Prepare water bath canner: Put your water bath canner on your stove. Add your canning rack to your water bath canner. Add your half-pint jars to the water bath canner. They will warm as you heat the water. Add enough water to cover jars with at least 2-3 inches of water. Start to bring your water to a boil.
Cook apple juice with pectin. Combine your 3 cups of apple juice with the Ball Classic Pectin in your large stainless steel pot or enameled Dutch oven. Stir to incorporate the pectin into the juice. Bring to a full roiling boil that can not be stirred down over high heat.
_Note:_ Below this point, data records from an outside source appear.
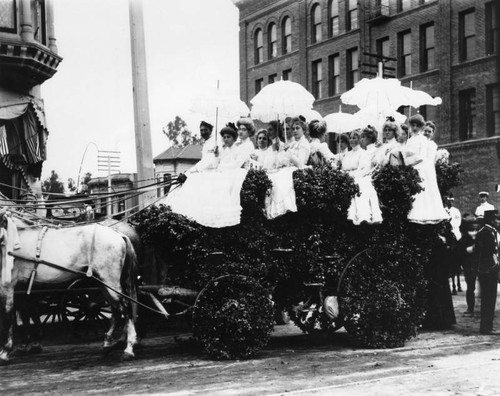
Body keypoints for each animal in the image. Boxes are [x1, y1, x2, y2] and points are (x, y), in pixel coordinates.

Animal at [0, 210, 139, 366]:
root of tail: (118, 234)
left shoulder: (8, 285)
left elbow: (7, 315)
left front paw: (5, 352)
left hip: (110, 280)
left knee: (126, 307)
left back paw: (129, 349)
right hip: (104, 283)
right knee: (116, 307)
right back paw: (108, 343)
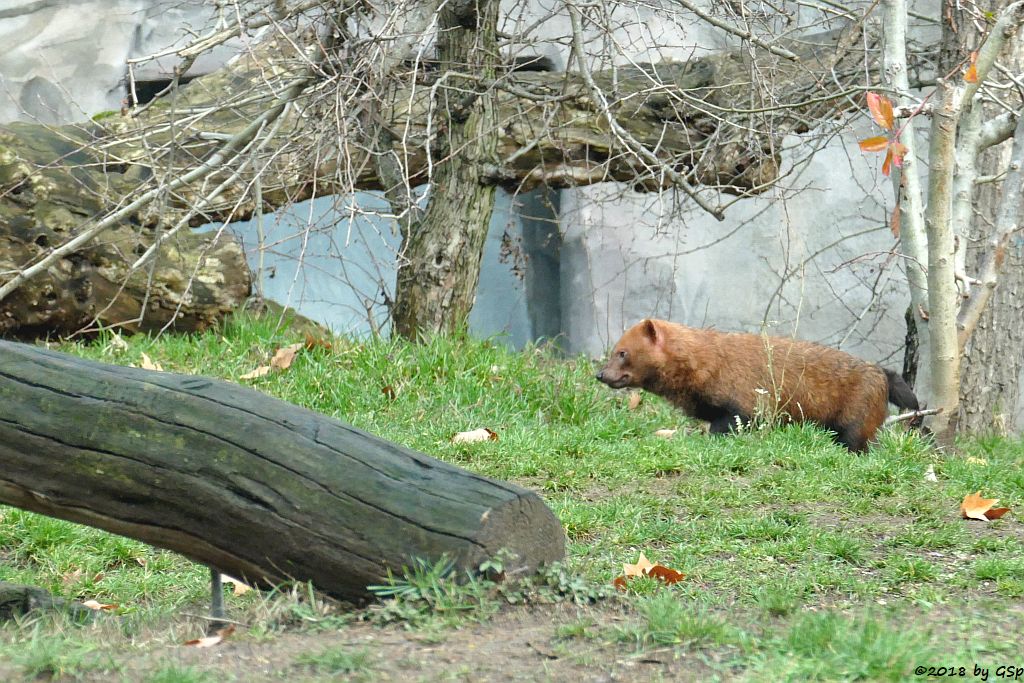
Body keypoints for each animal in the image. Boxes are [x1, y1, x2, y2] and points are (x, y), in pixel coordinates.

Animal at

Make sure to continuously stir so it doesn't burn.
Add the sugar to the apple mixture. Stir to ensure all sugar dissolves in the apple juice. Return mixture to a rolling boil. Boil hard for 1 minute, stirring constantly. Remove from heat. If you have any foam on top skim it off into a different bowl.
Filling jars with Apple Jelly. Remove your jars from the water bath canner one at a time using your jar lifter. Dump water out of the jar into your water bath canner. Ladle the hot jelly into a hot jar leaving 1/4 inch headspace (use your headspace measurer to verify the correct amount).
Sealing jar: Wipe the rim of the jar to ensure a good seal is made with the lid. Center the lid on the jar and add the band to fingertip tight. Put the jar back into the water bath canner using your jar lifter.
Repeat steps 7-8 for the remaining apple jelly, until the jars are filled.
Process jars in a water bath canner. Lower the water bath canner rack into the boiling water. Ensure your jars are covered by at least 2 inches of water. If your water is not boiling start your processing time when the water is boiling. Process half-pint jars for 10 minutes. Make sure to adjust your time for altitude. Set a timer, it makes it much easier to make sure you process for the correct time. When your timer goes off turn off the heat and remove the canner lid. Leave the jars in the water for 5 minutes.
Lift your canning rack out of the water. Using your jar lifer carefully move your jars onto a wire rack or kitchen towel to allow them to cool. When moving your jars try not to tilt them to the side as this could affect the seal of your jars. Allow your jars to cool for 12-24 hours before handling.
Once cool, remove the canning rings from the jars. Wash your jars off to ensure there is no food residue on the outside of the jar from processing. Label your jar with the name of the recipe and date. This will help you remember what recipe you used to can and the date will allow you to use the oldest canned goods first.